Conclusion and Recommendations

The present study examined factors affecting visits to the THC and provided a clear perspective of travelers’ profiles and the services provided by the THC in Kuwait. Nationality, purpose of travel, length of stay, and travel destination are predictors for receiving a pre-travel consultation from the THC. More studies of the travel habits of Gulf Countries populations are required, especially with the increasing affluence and diverse travel habits of the region. Health education programs must be thoroughly and extensively designed and directed to the targeted population by various educational means (mass media, audiovisuals, newspapers, magazines, posters, etc.).

Strengths and Limitations

As the only THC providing pre-travel health consultation in Kuwait, we were able to interview all visitors to the THC, which helped us to avoid any selection bias.

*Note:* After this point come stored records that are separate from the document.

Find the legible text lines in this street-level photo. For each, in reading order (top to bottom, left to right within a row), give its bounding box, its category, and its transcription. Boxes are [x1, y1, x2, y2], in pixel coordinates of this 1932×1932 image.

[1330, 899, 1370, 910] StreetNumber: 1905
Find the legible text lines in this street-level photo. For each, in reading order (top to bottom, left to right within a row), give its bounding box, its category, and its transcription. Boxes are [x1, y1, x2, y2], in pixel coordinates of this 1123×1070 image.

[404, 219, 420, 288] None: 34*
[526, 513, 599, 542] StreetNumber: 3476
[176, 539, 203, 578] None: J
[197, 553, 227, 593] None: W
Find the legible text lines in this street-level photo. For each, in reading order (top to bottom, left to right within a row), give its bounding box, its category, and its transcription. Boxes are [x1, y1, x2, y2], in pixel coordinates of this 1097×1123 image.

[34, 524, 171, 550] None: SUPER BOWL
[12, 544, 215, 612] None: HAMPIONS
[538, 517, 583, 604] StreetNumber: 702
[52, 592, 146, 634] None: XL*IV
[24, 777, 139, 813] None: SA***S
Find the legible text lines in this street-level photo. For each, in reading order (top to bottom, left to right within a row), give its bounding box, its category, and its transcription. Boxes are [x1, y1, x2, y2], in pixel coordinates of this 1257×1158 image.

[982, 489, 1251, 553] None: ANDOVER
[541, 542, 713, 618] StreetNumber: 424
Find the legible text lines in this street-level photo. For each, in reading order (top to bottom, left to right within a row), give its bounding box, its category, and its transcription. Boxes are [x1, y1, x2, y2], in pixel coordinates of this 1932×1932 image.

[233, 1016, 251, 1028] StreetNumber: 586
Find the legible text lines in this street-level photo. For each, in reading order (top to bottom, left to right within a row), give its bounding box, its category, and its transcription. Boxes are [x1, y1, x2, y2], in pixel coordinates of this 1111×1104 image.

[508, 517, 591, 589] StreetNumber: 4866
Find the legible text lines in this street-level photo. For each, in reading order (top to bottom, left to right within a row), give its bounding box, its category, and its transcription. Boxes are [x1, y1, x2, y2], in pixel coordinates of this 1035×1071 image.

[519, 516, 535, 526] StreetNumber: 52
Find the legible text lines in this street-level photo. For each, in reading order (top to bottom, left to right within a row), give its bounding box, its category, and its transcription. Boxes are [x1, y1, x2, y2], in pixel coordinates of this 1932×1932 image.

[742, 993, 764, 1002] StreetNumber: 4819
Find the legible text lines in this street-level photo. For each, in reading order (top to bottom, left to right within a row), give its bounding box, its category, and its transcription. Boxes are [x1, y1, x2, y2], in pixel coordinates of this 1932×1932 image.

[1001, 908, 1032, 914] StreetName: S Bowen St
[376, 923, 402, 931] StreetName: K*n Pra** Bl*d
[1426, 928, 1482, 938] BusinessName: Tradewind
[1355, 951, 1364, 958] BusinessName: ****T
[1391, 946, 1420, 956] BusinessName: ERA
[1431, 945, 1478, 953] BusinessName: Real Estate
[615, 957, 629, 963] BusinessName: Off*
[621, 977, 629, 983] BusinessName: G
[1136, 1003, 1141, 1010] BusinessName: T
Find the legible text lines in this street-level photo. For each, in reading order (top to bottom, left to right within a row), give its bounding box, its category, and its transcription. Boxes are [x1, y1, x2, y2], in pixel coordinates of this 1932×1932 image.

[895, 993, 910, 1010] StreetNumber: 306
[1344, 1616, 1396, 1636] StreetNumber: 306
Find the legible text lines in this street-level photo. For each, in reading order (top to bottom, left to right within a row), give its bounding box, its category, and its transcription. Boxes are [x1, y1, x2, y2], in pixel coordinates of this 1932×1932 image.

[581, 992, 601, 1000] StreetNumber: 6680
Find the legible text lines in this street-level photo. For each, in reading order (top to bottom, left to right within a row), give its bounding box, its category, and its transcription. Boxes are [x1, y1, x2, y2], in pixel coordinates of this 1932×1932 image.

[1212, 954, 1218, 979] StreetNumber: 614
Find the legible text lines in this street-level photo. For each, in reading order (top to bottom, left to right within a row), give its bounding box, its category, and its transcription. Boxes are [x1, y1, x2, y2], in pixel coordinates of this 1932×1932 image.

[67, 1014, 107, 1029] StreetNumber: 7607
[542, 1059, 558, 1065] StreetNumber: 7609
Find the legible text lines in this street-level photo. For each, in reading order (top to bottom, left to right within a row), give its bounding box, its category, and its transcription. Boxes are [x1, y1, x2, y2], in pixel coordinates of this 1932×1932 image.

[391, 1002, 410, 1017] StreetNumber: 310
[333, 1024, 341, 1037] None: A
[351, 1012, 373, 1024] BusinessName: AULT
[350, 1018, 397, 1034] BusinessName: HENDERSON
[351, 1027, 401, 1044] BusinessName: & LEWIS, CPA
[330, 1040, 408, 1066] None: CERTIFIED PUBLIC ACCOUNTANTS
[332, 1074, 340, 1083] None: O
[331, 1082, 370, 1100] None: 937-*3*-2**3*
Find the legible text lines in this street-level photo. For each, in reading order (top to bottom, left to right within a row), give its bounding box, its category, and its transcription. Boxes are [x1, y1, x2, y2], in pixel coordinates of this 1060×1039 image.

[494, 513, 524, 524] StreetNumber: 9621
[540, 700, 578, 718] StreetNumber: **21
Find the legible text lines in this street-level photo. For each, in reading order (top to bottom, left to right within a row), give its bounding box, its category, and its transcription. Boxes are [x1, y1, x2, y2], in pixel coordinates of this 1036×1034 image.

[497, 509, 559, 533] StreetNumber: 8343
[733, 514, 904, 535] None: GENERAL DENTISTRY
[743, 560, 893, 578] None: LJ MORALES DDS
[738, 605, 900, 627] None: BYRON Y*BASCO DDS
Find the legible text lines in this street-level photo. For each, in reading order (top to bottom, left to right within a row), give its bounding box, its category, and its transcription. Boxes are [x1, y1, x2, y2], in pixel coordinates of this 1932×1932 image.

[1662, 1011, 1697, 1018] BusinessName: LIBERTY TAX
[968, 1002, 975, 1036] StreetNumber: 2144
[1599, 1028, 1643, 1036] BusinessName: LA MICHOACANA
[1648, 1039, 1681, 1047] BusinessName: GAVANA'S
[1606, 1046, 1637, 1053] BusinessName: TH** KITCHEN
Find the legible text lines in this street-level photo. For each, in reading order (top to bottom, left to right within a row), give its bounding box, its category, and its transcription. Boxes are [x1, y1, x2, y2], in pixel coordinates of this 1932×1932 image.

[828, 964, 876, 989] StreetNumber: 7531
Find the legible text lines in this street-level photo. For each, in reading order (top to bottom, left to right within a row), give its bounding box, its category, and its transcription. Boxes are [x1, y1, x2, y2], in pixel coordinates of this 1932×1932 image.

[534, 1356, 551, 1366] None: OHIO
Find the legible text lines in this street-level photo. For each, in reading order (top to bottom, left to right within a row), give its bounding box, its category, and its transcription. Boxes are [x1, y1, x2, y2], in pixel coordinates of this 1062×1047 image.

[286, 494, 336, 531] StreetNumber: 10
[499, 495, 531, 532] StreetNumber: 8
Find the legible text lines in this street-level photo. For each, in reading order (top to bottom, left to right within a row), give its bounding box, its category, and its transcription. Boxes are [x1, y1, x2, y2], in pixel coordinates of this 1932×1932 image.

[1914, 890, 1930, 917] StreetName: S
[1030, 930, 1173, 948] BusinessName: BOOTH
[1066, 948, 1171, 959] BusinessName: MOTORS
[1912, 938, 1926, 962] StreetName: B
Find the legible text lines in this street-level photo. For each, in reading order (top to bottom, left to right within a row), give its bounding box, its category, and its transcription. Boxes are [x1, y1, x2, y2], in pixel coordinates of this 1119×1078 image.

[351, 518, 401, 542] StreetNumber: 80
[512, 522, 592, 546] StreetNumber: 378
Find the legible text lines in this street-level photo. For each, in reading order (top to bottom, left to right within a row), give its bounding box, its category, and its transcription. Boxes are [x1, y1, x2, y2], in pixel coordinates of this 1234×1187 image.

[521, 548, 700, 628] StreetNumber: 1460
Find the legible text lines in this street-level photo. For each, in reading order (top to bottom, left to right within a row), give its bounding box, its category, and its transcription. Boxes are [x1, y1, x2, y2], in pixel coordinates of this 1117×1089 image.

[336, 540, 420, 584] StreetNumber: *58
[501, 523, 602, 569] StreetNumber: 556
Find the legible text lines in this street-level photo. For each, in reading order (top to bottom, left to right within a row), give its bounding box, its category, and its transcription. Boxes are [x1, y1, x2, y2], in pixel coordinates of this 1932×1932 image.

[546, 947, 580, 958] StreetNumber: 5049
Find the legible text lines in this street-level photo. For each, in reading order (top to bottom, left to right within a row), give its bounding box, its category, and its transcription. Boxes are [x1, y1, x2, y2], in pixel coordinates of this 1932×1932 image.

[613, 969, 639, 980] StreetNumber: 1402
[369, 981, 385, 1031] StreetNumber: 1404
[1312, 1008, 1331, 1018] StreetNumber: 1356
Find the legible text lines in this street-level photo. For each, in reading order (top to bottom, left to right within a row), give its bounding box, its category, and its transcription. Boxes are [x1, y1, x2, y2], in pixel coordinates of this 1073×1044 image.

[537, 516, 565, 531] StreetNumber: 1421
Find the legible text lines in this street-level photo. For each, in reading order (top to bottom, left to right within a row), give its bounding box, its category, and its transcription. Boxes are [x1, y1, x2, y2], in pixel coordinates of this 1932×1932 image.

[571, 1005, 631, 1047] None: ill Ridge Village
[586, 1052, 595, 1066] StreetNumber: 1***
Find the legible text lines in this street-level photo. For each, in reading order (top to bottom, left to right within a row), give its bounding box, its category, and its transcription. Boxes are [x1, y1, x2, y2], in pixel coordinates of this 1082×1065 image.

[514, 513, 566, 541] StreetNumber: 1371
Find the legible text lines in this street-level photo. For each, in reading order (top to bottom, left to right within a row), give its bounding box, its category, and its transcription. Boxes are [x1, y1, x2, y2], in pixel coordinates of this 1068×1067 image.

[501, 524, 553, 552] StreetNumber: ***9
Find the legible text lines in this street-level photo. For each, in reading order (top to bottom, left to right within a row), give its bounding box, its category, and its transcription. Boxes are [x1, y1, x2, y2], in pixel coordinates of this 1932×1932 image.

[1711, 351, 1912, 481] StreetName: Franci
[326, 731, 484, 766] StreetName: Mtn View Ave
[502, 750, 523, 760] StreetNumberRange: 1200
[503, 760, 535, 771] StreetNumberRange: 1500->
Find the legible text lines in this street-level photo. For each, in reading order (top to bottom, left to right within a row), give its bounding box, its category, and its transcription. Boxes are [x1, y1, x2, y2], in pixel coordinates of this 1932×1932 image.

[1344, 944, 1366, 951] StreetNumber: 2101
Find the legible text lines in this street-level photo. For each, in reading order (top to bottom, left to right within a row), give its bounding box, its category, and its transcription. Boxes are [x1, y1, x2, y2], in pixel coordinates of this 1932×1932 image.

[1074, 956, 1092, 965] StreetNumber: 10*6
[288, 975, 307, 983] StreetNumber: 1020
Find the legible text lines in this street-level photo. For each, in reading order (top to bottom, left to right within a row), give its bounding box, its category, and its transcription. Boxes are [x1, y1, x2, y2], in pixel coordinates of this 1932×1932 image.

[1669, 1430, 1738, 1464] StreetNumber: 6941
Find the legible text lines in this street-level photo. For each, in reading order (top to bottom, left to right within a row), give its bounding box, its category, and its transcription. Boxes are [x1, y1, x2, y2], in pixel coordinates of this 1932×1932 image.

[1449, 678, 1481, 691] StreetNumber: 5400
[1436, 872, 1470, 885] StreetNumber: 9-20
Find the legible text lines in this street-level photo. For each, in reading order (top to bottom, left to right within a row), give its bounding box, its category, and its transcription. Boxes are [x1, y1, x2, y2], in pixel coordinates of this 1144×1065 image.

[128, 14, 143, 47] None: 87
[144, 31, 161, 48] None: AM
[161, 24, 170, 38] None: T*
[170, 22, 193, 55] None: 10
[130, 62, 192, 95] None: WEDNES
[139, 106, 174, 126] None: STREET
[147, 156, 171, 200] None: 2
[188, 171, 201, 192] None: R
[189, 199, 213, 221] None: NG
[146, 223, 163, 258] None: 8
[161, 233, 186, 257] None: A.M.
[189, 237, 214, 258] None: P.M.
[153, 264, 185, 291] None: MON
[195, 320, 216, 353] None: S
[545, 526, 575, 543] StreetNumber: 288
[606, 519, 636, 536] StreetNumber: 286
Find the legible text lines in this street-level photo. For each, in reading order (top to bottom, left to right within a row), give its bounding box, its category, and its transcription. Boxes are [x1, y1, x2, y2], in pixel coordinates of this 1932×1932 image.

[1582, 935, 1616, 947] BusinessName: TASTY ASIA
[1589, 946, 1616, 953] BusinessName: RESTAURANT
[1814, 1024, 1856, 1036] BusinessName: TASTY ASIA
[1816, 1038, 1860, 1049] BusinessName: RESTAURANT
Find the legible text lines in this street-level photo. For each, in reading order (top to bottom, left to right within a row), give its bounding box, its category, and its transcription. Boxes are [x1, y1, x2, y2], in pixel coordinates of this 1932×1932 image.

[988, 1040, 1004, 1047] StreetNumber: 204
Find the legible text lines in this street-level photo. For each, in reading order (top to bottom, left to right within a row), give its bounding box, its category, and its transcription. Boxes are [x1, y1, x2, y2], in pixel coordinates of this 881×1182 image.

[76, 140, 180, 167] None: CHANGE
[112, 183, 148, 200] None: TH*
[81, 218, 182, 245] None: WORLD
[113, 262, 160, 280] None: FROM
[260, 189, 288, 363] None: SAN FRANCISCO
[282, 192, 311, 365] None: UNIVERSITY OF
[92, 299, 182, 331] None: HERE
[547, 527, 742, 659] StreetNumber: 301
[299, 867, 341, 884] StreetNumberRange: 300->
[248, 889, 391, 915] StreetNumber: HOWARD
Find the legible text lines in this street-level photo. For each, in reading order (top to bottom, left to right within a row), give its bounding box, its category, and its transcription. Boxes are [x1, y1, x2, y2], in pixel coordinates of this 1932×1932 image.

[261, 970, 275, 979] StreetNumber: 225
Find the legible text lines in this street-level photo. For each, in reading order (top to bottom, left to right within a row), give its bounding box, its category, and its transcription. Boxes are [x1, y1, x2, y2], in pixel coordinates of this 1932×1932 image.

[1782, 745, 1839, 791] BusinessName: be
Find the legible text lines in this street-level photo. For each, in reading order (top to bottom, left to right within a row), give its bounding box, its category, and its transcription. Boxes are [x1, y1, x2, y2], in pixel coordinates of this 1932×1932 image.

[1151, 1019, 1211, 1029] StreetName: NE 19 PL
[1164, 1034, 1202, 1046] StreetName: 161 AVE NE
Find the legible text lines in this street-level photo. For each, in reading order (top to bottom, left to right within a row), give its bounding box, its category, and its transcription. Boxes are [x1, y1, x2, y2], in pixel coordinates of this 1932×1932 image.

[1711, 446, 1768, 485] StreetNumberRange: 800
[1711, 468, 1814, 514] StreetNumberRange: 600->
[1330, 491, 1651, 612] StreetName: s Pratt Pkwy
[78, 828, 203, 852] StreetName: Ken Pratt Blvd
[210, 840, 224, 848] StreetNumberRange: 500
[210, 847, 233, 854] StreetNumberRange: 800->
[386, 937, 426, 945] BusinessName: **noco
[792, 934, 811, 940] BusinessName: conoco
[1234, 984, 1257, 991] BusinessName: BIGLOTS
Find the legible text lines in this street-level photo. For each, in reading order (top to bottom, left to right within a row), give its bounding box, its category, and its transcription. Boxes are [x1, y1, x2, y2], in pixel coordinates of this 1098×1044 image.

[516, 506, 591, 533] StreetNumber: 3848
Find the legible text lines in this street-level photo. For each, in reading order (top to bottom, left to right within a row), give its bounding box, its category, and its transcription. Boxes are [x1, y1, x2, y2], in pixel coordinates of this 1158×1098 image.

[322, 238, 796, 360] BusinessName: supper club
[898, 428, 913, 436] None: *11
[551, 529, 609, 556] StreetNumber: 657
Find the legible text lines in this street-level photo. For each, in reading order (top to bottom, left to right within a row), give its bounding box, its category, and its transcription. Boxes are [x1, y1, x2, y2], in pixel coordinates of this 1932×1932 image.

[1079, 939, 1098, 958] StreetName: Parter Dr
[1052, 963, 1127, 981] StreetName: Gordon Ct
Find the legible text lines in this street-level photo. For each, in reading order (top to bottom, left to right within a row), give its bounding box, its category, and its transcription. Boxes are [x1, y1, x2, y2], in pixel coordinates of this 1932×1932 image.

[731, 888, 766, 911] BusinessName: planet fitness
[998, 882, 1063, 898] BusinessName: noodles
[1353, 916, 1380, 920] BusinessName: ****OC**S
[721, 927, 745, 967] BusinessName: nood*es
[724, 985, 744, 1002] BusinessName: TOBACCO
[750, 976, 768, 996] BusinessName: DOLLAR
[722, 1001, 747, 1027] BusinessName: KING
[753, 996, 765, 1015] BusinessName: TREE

All required resources and staff working in the THC were available, including physicians, health inspectors, and nurses). We would like to highlight some limitations of this study to offer a reference for further research. This study was conducted when the (H1N1) flu pandemic was first detected in Mexico and America, and its impact greatly affected travel and was reflected in the number of travelers visiting the THC [27]. The THC provides its services during the morning working hours from 7:30 AM to 1:30 PM, which may limit the number of travelers visiting the THC, who may work during these hours.

Ethics approval

This research did not involve clinical or diagnostic intervention and was approved by the Travel Health Board.